From the entries that follow, copy exactly the lines beginning at the line holding "[273,341,350,357] donnée ->" and continuing through the line holding "[214,1637,275,1654] pallier à".

Data supplied:
★ ★ ★ ★ ★ ★ ★

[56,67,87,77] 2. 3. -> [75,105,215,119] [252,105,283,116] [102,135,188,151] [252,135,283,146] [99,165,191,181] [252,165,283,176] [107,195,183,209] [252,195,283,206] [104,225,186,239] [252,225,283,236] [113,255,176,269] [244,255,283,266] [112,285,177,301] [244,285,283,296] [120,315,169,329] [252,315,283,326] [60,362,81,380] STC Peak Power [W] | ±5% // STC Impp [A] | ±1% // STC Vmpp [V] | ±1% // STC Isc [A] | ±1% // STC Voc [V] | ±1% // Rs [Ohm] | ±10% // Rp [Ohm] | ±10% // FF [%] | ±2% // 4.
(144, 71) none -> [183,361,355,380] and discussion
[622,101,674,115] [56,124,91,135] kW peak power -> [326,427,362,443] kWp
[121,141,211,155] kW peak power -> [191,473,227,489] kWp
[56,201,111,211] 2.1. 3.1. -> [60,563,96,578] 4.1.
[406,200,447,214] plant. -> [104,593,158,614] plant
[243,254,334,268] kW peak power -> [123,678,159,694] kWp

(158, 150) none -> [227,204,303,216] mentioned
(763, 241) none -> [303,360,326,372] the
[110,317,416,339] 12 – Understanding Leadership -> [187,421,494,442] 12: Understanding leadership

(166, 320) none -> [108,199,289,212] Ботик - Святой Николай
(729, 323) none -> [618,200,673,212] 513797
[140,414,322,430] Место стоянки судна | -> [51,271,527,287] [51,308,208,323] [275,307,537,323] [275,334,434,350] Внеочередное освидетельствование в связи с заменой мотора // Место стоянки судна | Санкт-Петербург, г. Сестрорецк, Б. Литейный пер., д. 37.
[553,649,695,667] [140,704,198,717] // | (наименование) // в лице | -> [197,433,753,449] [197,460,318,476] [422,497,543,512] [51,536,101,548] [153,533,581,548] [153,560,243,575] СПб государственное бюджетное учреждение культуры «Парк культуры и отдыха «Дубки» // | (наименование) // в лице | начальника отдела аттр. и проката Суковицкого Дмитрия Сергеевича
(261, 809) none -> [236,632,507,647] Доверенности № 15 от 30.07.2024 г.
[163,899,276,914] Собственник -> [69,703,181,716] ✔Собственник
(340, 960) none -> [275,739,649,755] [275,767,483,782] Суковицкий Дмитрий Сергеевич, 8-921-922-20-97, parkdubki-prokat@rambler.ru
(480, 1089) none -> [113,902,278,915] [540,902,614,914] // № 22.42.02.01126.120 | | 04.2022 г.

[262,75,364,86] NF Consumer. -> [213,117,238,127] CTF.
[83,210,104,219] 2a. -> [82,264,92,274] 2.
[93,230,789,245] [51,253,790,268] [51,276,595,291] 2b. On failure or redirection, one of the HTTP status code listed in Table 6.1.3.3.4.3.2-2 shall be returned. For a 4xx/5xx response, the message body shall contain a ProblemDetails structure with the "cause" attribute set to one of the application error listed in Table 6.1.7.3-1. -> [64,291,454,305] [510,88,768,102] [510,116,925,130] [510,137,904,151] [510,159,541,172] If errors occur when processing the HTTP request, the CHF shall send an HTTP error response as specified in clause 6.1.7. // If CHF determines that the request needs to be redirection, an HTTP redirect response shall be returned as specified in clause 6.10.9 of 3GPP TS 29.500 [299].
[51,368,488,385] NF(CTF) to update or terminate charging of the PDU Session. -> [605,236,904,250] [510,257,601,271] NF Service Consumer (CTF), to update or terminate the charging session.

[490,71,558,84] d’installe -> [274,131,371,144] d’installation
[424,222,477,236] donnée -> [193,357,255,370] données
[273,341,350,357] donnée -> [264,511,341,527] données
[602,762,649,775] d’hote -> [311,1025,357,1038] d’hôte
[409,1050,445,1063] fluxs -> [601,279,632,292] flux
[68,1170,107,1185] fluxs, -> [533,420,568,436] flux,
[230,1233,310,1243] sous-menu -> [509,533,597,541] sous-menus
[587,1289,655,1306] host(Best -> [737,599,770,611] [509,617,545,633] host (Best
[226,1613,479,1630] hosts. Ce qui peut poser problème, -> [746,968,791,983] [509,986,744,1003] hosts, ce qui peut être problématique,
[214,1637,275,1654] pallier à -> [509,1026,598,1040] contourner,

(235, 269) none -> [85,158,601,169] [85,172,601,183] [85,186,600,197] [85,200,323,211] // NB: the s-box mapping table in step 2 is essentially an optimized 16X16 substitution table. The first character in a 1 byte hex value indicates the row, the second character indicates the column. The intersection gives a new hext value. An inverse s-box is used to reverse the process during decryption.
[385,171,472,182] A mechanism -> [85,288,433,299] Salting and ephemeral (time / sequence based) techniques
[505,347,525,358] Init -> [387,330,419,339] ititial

★ ★ ★ ★ ★ ★ ★

Expected answer:
[273,341,350,357] donnée -> [264,511,341,527] données
[602,762,649,775] d’hote -> [311,1025,357,1038] d’hôte
[409,1050,445,1063] fluxs -> [601,279,632,292] flux
[68,1170,107,1185] fluxs, -> [533,420,568,436] flux,
[230,1233,310,1243] sous-menu -> [509,533,597,541] sous-menus
[587,1289,655,1306] host(Best -> [737,599,770,611] [509,617,545,633] host (Best
[226,1613,479,1630] hosts. Ce qui peut poser problème, -> [746,968,791,983] [509,986,744,1003] hosts, ce qui peut être problématique,
[214,1637,275,1654] pallier à -> [509,1026,598,1040] contourner,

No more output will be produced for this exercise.